The lead dancers, male and female, changed my perceptions; gently built up my sense of thrill at hard earned dance steps and postures; and made me realise how classical can be transformed to innovative. The elite of the Russian community were perhaps present for this Saturday night's performance. One of the leads, a tall and slim blonde-haired dancer, was hanging around the audio-visual control box area during the second intermission. My group of four were all satisfied with the high standards offered by this performance.


In the rush hour street side before sunset, near the Broadway shopping centre, I came across three puppies in a baby pram, pushed by a slightly embarrassed guy. Earlier, there were two groups of prancing lions parading past shops in Chinatown, accompanied by the all expected din of banging cymbals and fanfare.

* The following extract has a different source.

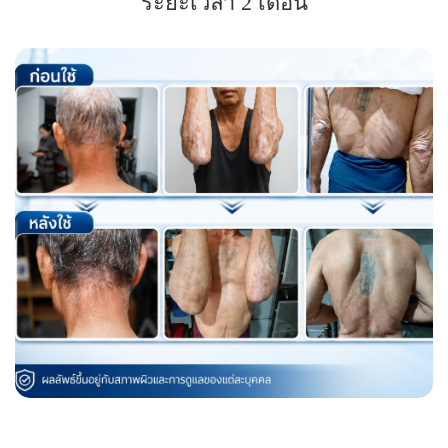
ระยะเวลา 2 เดือน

The Lunar eighth moon had commenced in the East Asian calendar, and this coincided with the arrival of the Australian spring. Beside the cinema complex along the main thoroughfare of George Street, and leading into the Spanish quarter, an unassuming lane revealed a delightful mural of images from the past century, detailing the balls and functions held by the Chinese-Australian community during the second century of this nation. Most interesting were references to volunteering by this community to the war effort during the 1940s.

Chatime at George Street near Broadway offered this passion fruit flavoured tea. It was thirst quenching after a whole day of literally criss-crossing the streets of Sydney City centre. I was surprised by the lack of custom at this outlet at this evening hour. The LCD screens offered had Mandarin language music videos as if you were in downtown Taipei or Nanjing.

I stood a road away from the construction site for the emerging Sydney Central Park, a massive residential development coming up from the grounds of a discontinued abattoir and brewery. Men in hard hats and bright coloured vests were walking around the place, soon to house hundreds of residents in cubicle units rising over the skyline of the southern end of the CBD. This development by Frasers of Singapore is in an ideal location, the epicentre of the lifestyle for city dwellers. It is ten minutes by car each to Newtown, Glebe, the campuses of UTS and Sydney University, Chinatown, Broadway shopping, Darling Harbour and Surry Hills.

As expected, I could not resist the offer to drop by two food outlets - Malacca Straits, where I tried the nasi lemak with Malaysian styled chicken curry and ice kacang, and then Spice I Am, where the homok and tom yum kung stood out well but the egg noodles were not al dente.